28 July 2016

Beneath cross border trade in West Nile


The fortunes of the residents of West Nile grow every passing day, thanks to the trade it enjoys with her neighbours, South Sudan and Democratic Republic of Congo (DRC). The trade has contributed a lot of revenue for the three countries, however, some of this income is lost to unscrupulous law enforcers in South Sudan and DRC.


As a result, some traders have lost their lives across the border, while survivors have lost their goods in barbaric attacks.


In spite of these attacks, the cross-border trade is far from over as there is more that binds those engaged in this activity.


The effect of the cross-border trade has enabled the establishment of various businesses for local entrepreneurs. The Congolese have similarly established their businesses in the region just like Ugandans also have their businesses across the two countries. But ethnically, the sub-region also shares the languages with the two neighbouring countries. For instance, when one crosses from Arua to Aru town in DRC, one can be able to speak Lugbara, from Nebbi to Mahagi, they all speak Alur, from Moyo to South Sudan the Kukus and Madi’s speak a related language and Kakwa from Uganda and DRC speak a similar language.


The ties are stronger than the language. They also share similar culture in terms of dance, food and dressing. These are some of the conditions that have eased trade within the three countries. The women, who are at the helm of trade, trek long distances in hot and dusty conditions carrying heavy loads of goods.


Reports
A survey by Rural Initiative for Community Empowerment (RICE), an NGO operating in the sub-region indicates that Arua has about 1,394 traders-mainly women who depend on small cross-border trade with DRC.


Grace Ayikoru who frequently travels to Duruba in DRC says she once resorted to walking on foot after the truck she was travelling in had been impounded by illegal law enforcement officers in DRC.


She says these officers often subject traders to illegal taxes, harassment which sometimes forces them out of business. “At about six road blocks you have to pay otherwise they could either confiscate your goods or block you from proceeding.
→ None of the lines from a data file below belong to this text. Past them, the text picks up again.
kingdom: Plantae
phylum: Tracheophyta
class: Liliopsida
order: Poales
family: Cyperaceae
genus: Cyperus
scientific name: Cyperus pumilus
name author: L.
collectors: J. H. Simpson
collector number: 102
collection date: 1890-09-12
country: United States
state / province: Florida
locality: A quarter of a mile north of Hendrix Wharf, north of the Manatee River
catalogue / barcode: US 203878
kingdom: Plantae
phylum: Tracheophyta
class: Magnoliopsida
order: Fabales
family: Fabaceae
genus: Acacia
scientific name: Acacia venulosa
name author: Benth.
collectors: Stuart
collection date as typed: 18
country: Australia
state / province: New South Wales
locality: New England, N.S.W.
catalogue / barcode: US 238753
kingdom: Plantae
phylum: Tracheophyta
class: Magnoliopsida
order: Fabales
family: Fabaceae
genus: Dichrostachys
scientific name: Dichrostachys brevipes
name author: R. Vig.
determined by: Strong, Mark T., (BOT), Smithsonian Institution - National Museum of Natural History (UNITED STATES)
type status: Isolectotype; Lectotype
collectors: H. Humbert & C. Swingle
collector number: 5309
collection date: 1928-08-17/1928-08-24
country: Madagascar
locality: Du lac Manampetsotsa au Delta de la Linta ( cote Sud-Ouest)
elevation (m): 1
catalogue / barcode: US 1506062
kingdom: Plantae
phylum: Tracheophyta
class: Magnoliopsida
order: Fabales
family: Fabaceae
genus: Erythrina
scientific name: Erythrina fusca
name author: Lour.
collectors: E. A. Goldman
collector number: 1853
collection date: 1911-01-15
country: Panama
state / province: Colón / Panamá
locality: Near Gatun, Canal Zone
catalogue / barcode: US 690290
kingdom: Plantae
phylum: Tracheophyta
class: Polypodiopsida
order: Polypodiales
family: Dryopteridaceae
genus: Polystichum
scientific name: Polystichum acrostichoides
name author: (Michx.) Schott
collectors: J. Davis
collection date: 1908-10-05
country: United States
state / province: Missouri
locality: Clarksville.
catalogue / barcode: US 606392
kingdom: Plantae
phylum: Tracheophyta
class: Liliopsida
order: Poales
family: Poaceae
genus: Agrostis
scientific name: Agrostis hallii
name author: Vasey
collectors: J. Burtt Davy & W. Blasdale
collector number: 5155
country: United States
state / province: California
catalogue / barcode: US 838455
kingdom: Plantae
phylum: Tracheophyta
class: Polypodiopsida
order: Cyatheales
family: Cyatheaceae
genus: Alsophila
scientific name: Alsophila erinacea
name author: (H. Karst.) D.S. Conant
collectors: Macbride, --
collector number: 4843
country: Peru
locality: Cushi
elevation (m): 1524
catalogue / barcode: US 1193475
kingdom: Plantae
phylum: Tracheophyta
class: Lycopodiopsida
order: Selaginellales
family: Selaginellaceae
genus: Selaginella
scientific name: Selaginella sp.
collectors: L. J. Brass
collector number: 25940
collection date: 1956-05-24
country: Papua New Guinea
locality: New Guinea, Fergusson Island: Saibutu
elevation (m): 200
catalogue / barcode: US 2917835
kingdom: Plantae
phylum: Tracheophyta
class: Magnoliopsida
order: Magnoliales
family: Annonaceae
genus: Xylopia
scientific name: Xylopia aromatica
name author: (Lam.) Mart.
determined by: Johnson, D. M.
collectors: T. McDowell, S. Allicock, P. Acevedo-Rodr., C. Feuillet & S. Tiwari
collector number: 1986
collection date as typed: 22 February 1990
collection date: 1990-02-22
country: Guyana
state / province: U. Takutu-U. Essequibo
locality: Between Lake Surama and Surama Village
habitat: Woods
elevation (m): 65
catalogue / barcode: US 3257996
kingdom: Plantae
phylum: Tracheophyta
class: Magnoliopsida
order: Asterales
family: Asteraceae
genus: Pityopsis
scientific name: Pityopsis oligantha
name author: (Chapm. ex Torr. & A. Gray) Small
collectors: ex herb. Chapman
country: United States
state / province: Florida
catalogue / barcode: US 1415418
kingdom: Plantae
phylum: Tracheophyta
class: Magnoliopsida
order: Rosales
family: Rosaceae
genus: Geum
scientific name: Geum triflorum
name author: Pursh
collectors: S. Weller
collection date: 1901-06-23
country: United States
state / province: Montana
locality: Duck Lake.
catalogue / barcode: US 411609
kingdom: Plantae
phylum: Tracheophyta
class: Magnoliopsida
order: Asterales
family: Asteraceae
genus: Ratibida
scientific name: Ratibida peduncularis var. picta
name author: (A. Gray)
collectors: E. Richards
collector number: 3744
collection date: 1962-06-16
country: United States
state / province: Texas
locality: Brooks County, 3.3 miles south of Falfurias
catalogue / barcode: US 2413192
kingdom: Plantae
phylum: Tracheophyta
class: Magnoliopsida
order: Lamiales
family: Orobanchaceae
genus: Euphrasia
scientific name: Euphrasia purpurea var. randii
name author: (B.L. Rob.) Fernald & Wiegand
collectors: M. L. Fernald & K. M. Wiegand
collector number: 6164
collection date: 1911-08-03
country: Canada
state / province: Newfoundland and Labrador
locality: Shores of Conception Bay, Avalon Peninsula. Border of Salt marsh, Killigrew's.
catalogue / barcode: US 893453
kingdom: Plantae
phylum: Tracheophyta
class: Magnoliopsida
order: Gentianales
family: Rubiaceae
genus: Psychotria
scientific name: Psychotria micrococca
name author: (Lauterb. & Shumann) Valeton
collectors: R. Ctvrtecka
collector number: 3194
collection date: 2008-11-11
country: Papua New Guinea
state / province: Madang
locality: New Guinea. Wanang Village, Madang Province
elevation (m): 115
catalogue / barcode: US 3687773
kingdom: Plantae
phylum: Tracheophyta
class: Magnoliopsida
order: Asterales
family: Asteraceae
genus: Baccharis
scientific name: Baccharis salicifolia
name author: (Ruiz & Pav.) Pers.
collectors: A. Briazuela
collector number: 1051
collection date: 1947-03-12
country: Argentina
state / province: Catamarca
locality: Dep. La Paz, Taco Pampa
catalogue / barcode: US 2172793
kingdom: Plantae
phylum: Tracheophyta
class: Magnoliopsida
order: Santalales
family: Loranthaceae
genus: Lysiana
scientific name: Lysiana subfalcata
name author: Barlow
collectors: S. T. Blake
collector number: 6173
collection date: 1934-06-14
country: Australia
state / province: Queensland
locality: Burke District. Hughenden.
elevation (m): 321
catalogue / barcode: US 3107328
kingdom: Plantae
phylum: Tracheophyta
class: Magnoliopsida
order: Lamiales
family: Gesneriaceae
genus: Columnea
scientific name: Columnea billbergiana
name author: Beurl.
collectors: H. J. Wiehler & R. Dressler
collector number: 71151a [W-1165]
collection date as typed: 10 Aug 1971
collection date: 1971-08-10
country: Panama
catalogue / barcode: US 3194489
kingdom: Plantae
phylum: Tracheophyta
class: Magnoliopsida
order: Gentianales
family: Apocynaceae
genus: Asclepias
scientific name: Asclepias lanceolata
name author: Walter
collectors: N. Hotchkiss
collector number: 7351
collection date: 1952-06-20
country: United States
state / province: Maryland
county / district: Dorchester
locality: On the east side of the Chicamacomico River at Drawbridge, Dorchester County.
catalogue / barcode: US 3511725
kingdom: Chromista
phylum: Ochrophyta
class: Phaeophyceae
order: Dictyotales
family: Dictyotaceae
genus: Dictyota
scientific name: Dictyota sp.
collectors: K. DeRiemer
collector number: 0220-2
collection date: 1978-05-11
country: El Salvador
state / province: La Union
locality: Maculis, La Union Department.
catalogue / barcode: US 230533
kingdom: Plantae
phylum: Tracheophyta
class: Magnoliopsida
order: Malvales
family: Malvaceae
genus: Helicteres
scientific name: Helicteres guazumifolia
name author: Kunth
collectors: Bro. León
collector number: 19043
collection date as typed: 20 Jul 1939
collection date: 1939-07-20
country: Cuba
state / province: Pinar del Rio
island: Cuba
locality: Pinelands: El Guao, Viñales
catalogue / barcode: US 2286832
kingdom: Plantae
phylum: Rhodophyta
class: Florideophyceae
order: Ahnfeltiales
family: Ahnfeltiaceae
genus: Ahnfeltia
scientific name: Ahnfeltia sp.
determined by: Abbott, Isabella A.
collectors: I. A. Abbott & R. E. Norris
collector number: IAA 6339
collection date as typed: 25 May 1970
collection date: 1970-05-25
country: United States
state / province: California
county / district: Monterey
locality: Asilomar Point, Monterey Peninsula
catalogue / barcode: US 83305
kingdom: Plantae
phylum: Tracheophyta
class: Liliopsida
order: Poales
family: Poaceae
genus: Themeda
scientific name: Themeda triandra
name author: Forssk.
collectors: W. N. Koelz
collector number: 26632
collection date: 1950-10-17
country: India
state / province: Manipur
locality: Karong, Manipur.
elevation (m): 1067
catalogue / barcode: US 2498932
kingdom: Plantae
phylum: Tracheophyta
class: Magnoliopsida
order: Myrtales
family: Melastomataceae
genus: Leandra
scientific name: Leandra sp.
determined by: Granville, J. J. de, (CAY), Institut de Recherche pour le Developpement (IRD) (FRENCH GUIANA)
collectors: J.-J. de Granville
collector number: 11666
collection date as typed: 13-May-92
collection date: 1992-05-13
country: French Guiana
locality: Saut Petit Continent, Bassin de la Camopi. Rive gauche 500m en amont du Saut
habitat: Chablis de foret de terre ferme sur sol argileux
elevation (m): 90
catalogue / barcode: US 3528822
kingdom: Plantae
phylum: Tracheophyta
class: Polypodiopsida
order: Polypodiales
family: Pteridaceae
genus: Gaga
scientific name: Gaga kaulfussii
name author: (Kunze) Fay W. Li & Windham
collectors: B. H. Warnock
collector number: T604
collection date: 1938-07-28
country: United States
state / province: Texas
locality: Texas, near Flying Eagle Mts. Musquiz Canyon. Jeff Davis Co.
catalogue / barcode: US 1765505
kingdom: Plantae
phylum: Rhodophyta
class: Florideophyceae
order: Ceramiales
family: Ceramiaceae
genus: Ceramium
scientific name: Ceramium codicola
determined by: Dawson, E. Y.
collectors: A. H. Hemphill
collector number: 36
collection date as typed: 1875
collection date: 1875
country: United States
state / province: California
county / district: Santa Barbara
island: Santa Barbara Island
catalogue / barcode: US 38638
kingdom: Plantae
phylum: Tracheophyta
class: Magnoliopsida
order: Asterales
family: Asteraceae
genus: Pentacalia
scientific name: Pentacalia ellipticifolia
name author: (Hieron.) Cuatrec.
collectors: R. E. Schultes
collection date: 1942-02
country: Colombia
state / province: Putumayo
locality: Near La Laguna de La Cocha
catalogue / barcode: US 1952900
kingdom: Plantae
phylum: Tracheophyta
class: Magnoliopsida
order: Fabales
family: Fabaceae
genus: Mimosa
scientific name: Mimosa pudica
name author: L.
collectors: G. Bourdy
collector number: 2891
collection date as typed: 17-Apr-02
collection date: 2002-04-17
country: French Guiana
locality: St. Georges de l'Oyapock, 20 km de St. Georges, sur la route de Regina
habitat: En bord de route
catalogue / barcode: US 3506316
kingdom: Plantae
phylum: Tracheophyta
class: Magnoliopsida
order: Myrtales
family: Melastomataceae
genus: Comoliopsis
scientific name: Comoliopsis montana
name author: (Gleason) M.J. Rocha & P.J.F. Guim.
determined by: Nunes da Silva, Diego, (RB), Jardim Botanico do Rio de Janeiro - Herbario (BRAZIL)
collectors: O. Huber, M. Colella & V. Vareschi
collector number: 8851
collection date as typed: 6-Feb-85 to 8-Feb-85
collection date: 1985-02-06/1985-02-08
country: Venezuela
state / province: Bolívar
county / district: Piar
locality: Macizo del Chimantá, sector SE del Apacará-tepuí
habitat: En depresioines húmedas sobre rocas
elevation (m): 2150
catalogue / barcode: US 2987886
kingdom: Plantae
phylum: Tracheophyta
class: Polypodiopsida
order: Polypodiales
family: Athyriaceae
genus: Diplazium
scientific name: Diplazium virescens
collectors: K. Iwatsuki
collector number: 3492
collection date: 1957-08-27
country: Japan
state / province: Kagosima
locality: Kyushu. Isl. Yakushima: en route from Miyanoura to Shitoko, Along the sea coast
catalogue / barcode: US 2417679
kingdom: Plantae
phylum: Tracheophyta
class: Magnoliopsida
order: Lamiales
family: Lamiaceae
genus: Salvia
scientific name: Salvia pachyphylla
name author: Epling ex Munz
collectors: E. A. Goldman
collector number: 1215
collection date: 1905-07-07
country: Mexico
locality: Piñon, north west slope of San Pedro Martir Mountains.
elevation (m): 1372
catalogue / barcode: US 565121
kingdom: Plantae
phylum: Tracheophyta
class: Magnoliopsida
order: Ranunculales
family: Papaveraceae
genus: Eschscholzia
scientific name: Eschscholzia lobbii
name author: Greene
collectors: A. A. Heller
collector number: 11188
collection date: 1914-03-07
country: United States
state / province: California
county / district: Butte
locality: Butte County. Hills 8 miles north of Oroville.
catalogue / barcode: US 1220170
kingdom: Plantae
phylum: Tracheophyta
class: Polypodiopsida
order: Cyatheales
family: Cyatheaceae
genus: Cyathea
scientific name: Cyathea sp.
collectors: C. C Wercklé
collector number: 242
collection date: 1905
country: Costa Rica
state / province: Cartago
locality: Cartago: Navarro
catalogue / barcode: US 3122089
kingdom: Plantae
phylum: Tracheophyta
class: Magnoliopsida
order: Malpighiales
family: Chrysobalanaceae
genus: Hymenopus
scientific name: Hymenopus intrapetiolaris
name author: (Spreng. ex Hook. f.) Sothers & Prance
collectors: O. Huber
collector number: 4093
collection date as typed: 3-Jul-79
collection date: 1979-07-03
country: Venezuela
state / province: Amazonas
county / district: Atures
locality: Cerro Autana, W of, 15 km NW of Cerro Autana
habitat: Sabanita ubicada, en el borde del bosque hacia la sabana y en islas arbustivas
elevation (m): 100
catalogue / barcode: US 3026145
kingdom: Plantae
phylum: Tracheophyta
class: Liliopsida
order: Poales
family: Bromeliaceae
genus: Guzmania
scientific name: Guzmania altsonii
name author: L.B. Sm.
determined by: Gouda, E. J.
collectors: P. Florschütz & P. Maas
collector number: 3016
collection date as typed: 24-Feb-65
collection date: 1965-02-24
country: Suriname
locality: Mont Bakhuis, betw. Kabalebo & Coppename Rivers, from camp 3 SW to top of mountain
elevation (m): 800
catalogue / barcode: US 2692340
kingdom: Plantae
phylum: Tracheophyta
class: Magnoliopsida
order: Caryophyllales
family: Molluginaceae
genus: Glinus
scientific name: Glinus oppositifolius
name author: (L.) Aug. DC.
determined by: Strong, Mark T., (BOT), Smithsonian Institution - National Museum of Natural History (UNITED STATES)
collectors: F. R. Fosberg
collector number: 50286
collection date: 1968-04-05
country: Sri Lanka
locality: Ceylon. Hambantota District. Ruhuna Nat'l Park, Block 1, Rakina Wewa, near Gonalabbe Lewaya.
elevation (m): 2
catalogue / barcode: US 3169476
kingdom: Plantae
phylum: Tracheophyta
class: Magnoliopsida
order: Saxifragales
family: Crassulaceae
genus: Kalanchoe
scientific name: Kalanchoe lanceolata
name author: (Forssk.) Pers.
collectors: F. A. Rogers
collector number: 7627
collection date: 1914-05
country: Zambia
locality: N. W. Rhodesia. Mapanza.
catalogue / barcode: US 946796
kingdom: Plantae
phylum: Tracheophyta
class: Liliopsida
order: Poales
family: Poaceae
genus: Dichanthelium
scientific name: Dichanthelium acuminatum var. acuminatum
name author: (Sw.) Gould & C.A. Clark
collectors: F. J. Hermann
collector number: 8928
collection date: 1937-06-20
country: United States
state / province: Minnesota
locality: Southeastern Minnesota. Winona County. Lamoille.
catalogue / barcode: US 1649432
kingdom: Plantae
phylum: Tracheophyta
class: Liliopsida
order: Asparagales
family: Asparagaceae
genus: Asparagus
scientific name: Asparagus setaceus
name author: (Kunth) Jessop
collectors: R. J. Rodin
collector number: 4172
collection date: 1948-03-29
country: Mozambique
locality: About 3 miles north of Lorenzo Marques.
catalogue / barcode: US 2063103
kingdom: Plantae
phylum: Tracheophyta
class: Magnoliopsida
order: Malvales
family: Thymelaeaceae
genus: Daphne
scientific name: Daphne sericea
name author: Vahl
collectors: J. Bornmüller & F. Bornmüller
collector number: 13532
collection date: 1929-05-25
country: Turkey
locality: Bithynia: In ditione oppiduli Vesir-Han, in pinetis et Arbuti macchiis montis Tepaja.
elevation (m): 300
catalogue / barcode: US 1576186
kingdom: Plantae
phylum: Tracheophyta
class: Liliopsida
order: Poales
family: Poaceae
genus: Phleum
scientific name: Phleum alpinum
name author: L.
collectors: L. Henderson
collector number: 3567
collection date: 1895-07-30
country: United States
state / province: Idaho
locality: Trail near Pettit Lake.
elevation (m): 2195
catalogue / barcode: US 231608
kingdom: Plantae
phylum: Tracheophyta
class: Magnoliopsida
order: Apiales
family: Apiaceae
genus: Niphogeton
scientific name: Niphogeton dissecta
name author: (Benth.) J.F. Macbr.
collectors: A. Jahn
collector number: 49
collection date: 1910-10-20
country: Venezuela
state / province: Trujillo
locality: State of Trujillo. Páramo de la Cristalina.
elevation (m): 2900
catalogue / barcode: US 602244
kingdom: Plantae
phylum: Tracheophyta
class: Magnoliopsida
It is not easy and you have to be resilient otherwise you end up paying almost Shs150,000 in illegal taxes,” she added.


Setbacks
The illegal taxes and harassment go unabated due to political powerlessness and legal fragility that eases manipulation. Associations of small traders have little power or are non-existent to offer coordination and redress.


The revelations are corroborated by recent research conducted by International Alert which found that women had to hide kitenge under their clothes to get them across the border, which sometimes leads to abusive searches.


Similarly at some border points, provincial government offices collect taxes even though they have no authorisation to operate in the locations. The director RICE Pax Sakari, said: “These women need protection from the two states for their economic gain. Also we need our people to produce quality goods that can have market in the two countries.”


The Chef de Protocole D’etat of Aru territory, Corneille Aluma, said: “We had ordered officials not to mistreat Ugandans crossing for trade, but we still have some few elements who are misbehaving. Cross border trade is beneficial to all because it promotes economic growth of the two countries,” he said.


Coping mechanism
However, the traders have not run out of survival mechanisms. One common practice at all border locations is to declare a lower amount than actually paid. For instance, a trader importing goods where they have to pay $30 (about 102,000) is issued a receipt for $15 but pays $20 (about Shs68,000). This may be a win-win situation for both individuals, but the state loses out.


Despite harassment, border trade is the bedrock for the growth of Arua, Koboko, Nebbi, Moyo and Adjumani. The numbers of banks has also increased to 13. The toursim business has improved with new hotels springing up.


Trickle down effect
A Bank of Uganda report shows that Oraba, the dominant border for Uganda’s informal exports in 2009 accounted for $324.29 million. This was an increase by 8.7 per cent from the previous year. However, in 2010, there was a decline to $72.18 million of the total informal exports.